Matron Larkspur. The title intrigued him. Heiress of the Blue Dragonfly Clan. She was in line to inherit the clan Matronship should anything happen to Desert Willow. Not only that, from what he’d seen, she was smart.
He lifted one of her dresses, a beautiful black thing with white four-pointed stars, sniffing at the fabric and filling his nostrils with her scent. The future was an uncertain place. There were so few of the First People left, and he was Red Lacewing Clan. If something happened to her husband? An accident, maybe?
Voices could be heard from upstairs. He froze, aware that a man was speaking in low tones. He couldn’t quite make out Larkspur’s cautious reply; then he heard her say, “Stay right there.”
Her body darkened the hatch as she climbed swiftly down the ladder, shot him a warning glance, and grabbed up a small turquoise brooch from a cedar box. As quickly, she was back up the ladder, saying, “Well done. This is for special service. Come back when you have more.”

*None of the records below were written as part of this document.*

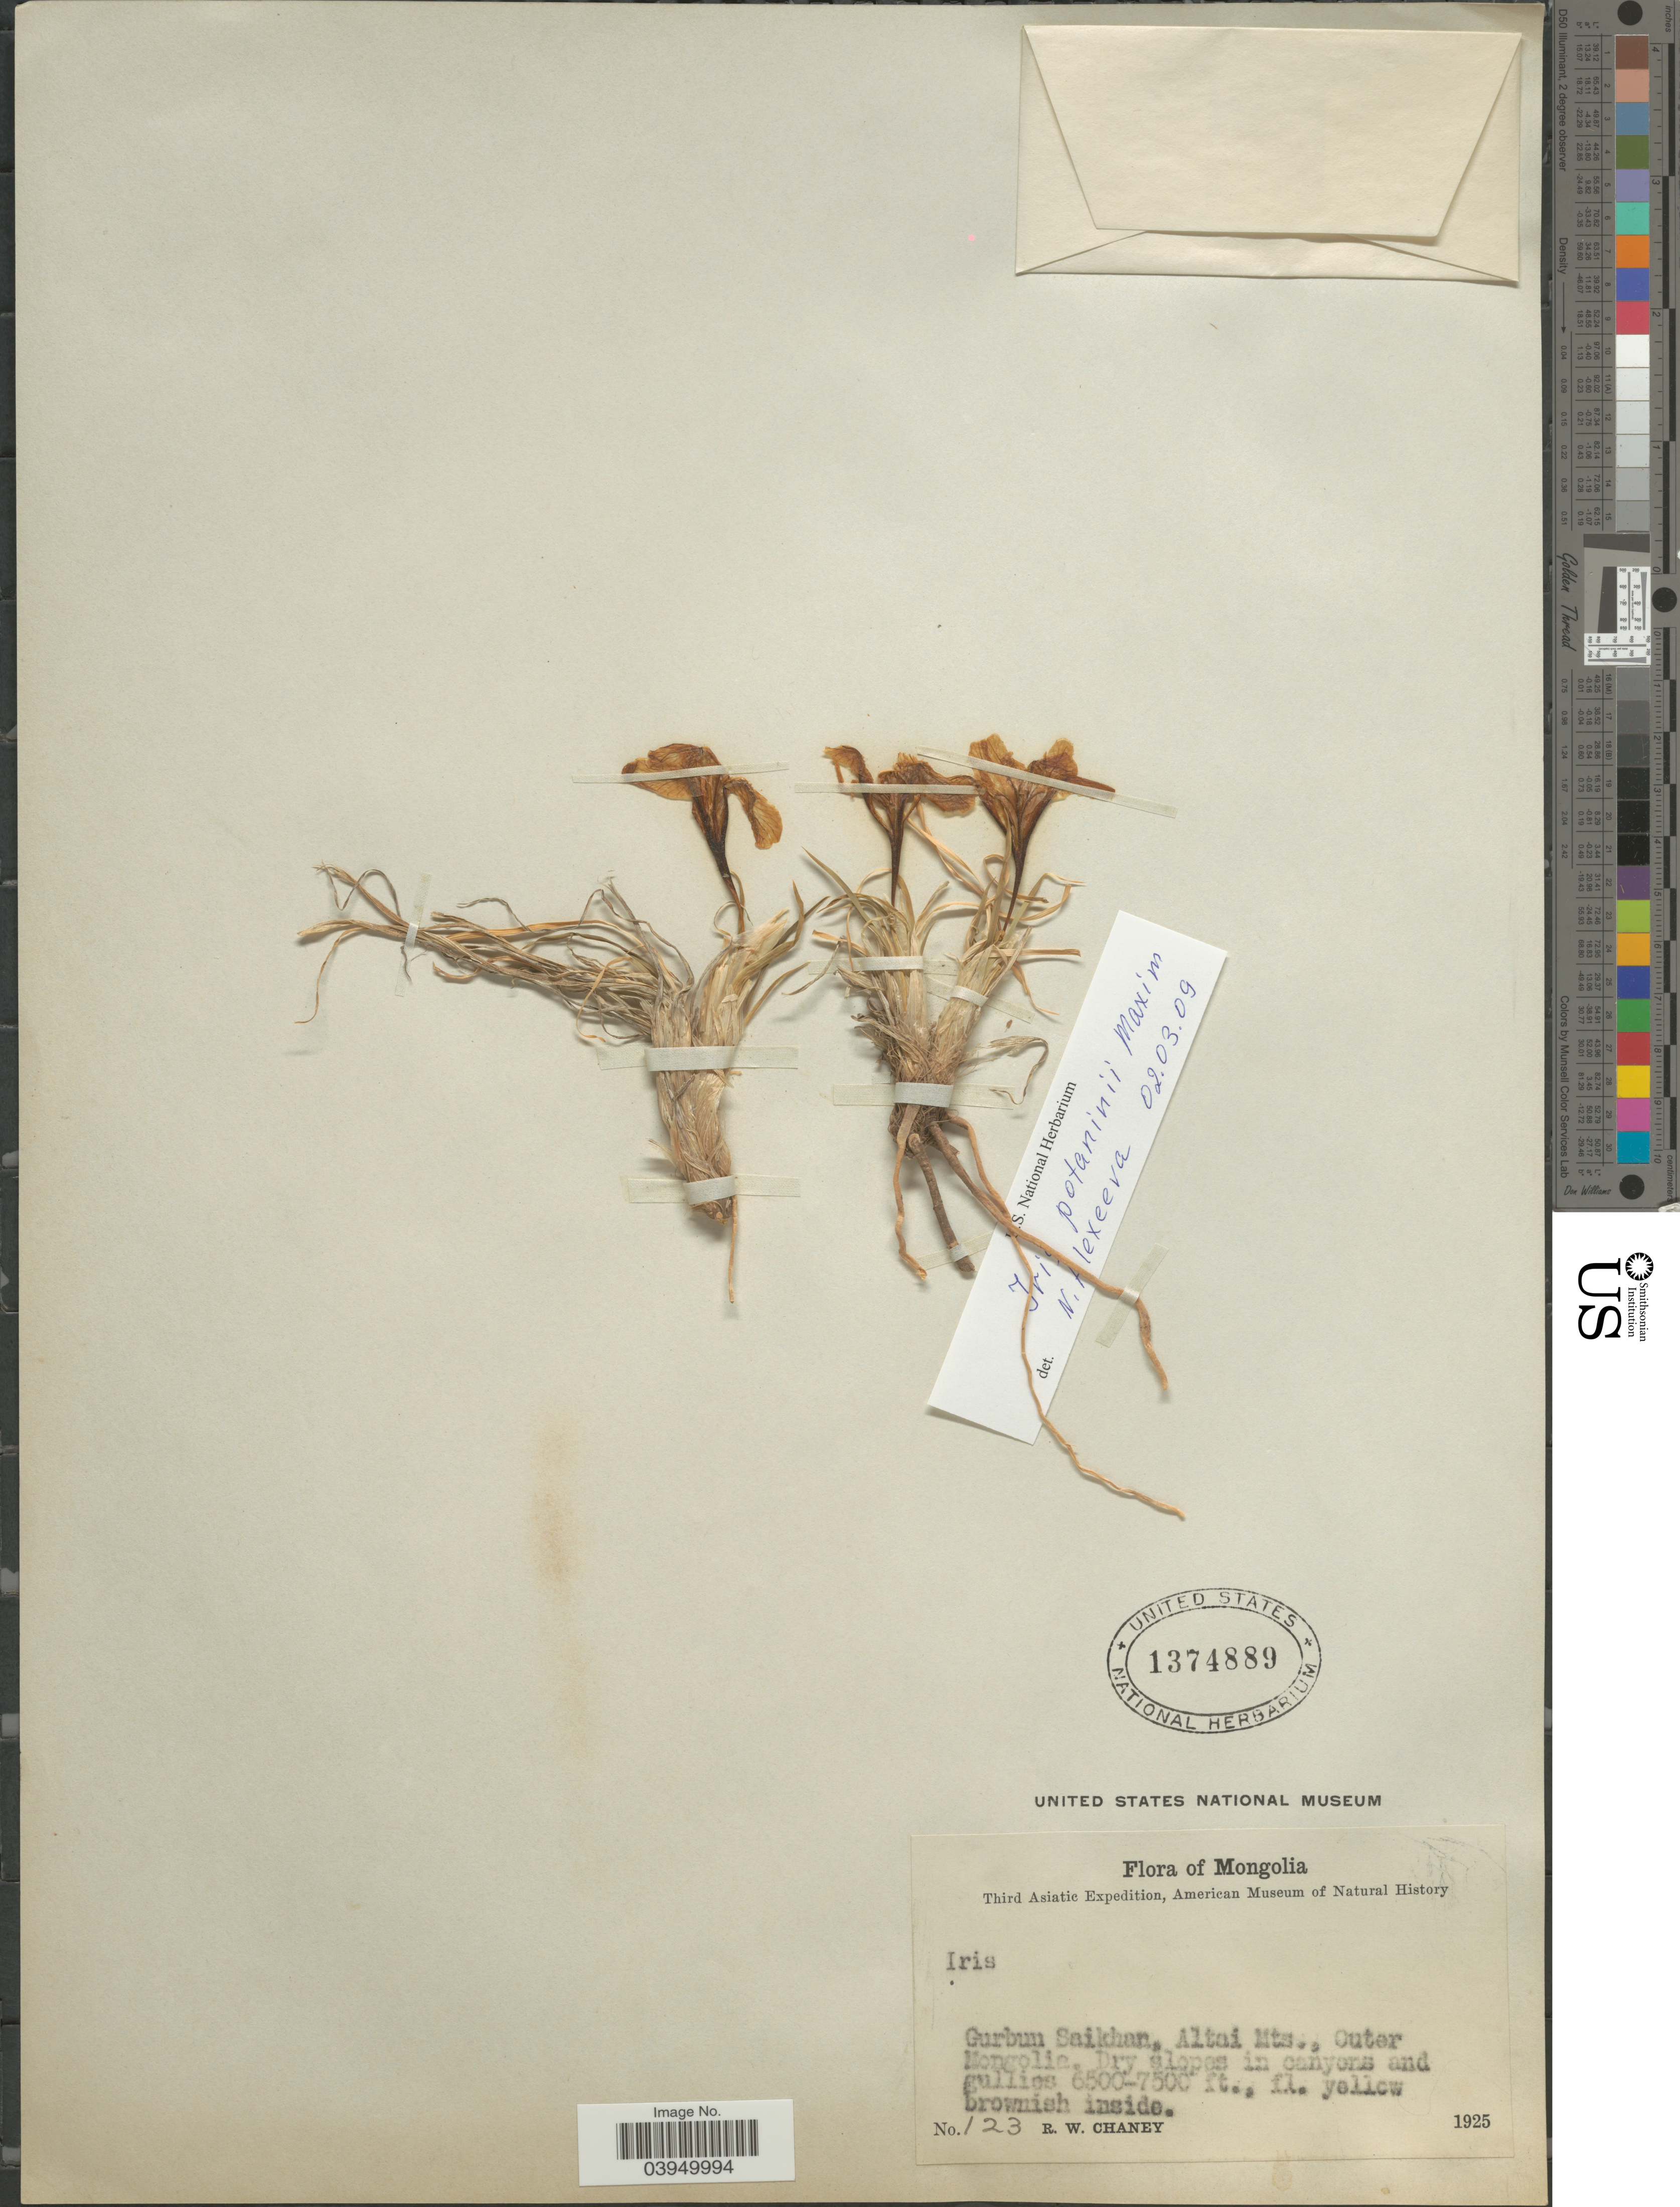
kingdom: Plantae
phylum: Tracheophyta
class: Liliopsida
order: Asparagales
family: Iridaceae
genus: Iris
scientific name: Iris sp.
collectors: R. Chaney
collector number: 123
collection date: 1925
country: Mongolia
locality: Gurbun Saikhar, Altai Mts., Outer Mongolia.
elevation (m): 1981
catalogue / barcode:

Leather Hand heard sandals scuffing as the man left. Moments later, Larkspur leaned into the hatch, one eyebrow lifted. “One of my little songbirds just arrived. He tells me that a messenger has arrived from Ironwood. All of the clan elders will be atop the Dog’s Tooth tonight. They are going to have some sort of meeting.”
Leather Hand matched her smile with his own. “Tonight. On the Dog’s Tooth?”
Larkspur nodded. “That nest of vipers has been a thorn in my bed for long enough.”
“What of the Moon People?”
“Do this right, Deputy, and they won’t dare try anything.”
War Chief Wind Leaf found the Blessed Sun absently wandering Dusk House’s plaza. He had just taken Deputy Ravengrass’s report and had been on his way to find Webworm.
“Good day, Blessed Sun.”
“What’s good about it?” Webworm wondered.
“Excuse me?”
“Oh, nothing. I didn’t sleep well last night. Hideous Dreams. Smoke, fire, people screaming.” Webworm gestured with the basalt graver he held. “And voices, whispering, all night long. Can you believe, War Chief, I even got up and checked the Matron’s quarters on one side, and Blue Racer’s on the other to see if people were hiding there?”
“What of my guards? Did they hear anyone?”
“No, nothing. I asked.” Webworm waved it off. “I could see by the man’s expression that he had no idea what I was talking about.”
Now it’s voices? Wind Leaf squinted up at the sky. A hot sun burned down on them, baking the packed earth. As they followed the wall of the great kiva, he took note of the few hucksters who had placed their wares in the shade of the single-story rooms on the south. Others would have retreated to the greater shade of the north wall behind Dusk Town.
He grimaced as Webworm worked on his hideous little carving. Each scratching sound seemed to resonate, grating clear down to Wind Leaf’s bones. The malignant thing was clearly defined now; a coiled serpent inside a broken eggshell. Webworm was using his basalt graver to detail the triangular head.